– Градоправитель нервничает с тех пор, как пала Борлетта, – сказал Морвир. – Проверяют всех входящих. Говорить буду я.

Трясучка ничего против не имел. Пусть уж, коль поганцу так нравится звук собственного голоса.

– Ваше имя? – спросил караульный, в глазах которого застыла безысходная скука.

– Ривром, – улыбаясь до ушей, ответил отравитель. – Скромный торговец из Пуранти. А это мои компаньоны…

– Что за дело привело вас в Вестпорт?

– Убийство. – Последовала недоуменная пауза. – Надеюсь, конкурентов хватит удар, когда я выставлю на продажу свои осприанские вина! Да-да, я очень на это рассчитываю. – Морвир захихикал над собственной шуткой, к нему присоединилась Дэй.

– Вроде этот не из тех, кто нам нужен. – Второй стражник смерил взглядом Трясучку.

Морвир все веселился.

– О, насчет него можете не беспокоиться. Практически слабоумный. Разум, как у младенца. Но бочки поднимать сил хватает. Держу его из сентиментальных побуждений, помимо прочего. Чем я отличаюсь, Дэй?

– Сентиментальностью.

– Слишком уж большое у меня сердце. С самого рождения. Матушка моя умерла, когда я был еще совсем маленьким, и эта прекрасная женщина, знаете ли…

– Двигайтесь уже! – крикнул кто-то сзади.

Морвир взялся за холщовый полог, прикрывавший задник фургона.

– Желаете взглянуть?..

– По мне видно, что желаю, когда пол-Стирии рвется в эти проклятые ворота? – Караульный устало махнул рукой. – Проезжайте.

Щелкнул кнут, фургон вкатился в город Вестпорт. За ним последовали Меркатто и Балагур. В хвосте, что стало, кажется, уже обычаем в последнее время, поплелся Трясучка.

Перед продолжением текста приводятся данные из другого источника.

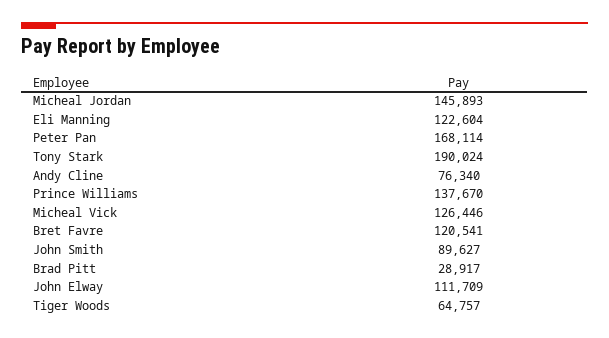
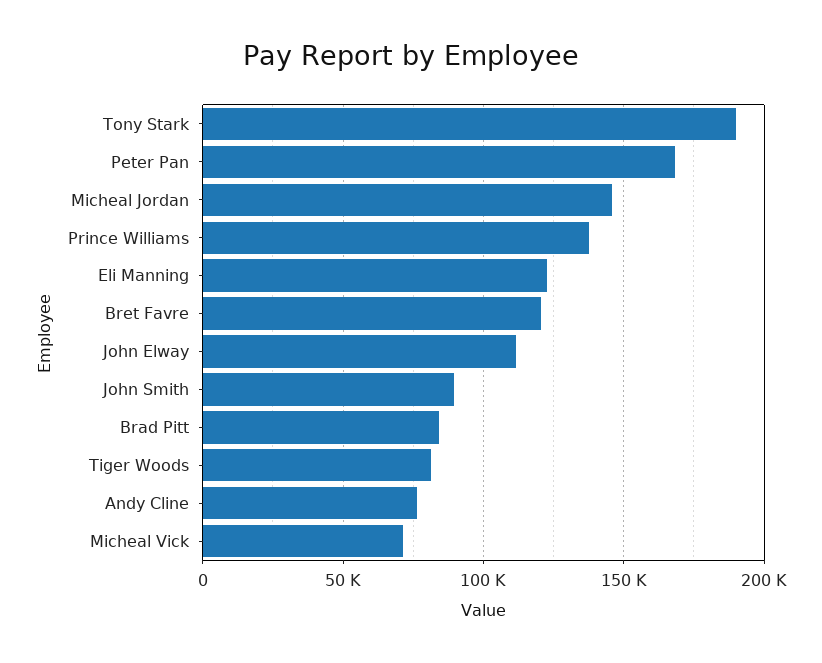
Micheal Vick: 126446 -> 70000
Brad Pitt: 28917 -> 85000
Tiger Woods: 64757 -> 80000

За стеною оказалась давка, не хуже, чем на поле битвы, и за место на мощеной дороге меж высокими домами, обсаженной голыми деревьями, шло сражение почти столь же яростное. Народ толпился самого разнообразного вида. Мужчины, женщины, светлокожие, черные, узкоглазые, в обыденной одежде, в ярких шелках, в белоснежных платьях. Солдаты, наемники в кольчугах и латах. Слуги, рабочие, торговцы, господа, богатые и бедные, нарядные и оборванные, вельможи и попрошайки. Попрошаек было не счесть. Верховые и пешие, телеги и кареты пробивались по дороге в обе стороны. Слуги, обливаясь потом, несли раскачивающиеся высокие стулья, на которых восседали женщины, обремененные стогами волос на голове и тяжким грузом драгоценных украшений.

Трясучка думал, в Талине диковин с избытком. Вестпорт оказался много хуже. Сквозь толпу вели караван соединенных тонкими цепочками невиданных длинношеих зверей, чьи маленькие головки скорбно покачивались в высоте. Трясучка крепко зажмурился. Открыл глаза, но чудища никуда не делись. Головки так и качались над толпой, их словно вовсе не замечавшей. Город походил на сон. И не самый приятный.

Затем они свернули на другую улицу, поуже, по обеим сторонам которой тянулись лавки и торговые лотки. В нос начали сшибать один за другим запахи – рыбы, хлеба, краски, фруктов, масла, специй и много чего еще, Трясучке незнакомого. Дыхание у него сперло, желудок свело. Какой-то мальчишка, проезжавший мимо на телеге, пихнул ему в лицо плетеную корзину. Внутри сидела крохотная обезьянка, которая зашипела и плюнула в него, и Трясучка, изумившись, чуть не выпал из седла. Крик вокруг стоял на самых разных языках – двадцати, наверное. А потом вроде как песня зазвучала, делаясь все громче и громче, ни на что не похожая, но до того красивая, что у Трясучки даже встали дыбом волоски на руках.

На другой стороне площади стоял дом с огромным каменным куполом. Из передней стены его вырастало шесть высоких башенок, на крышах которых сверкали золотые шпили. Оттуда-то и доносилось пение. Сотен голосов – низких и высоких, сливавшихся в один.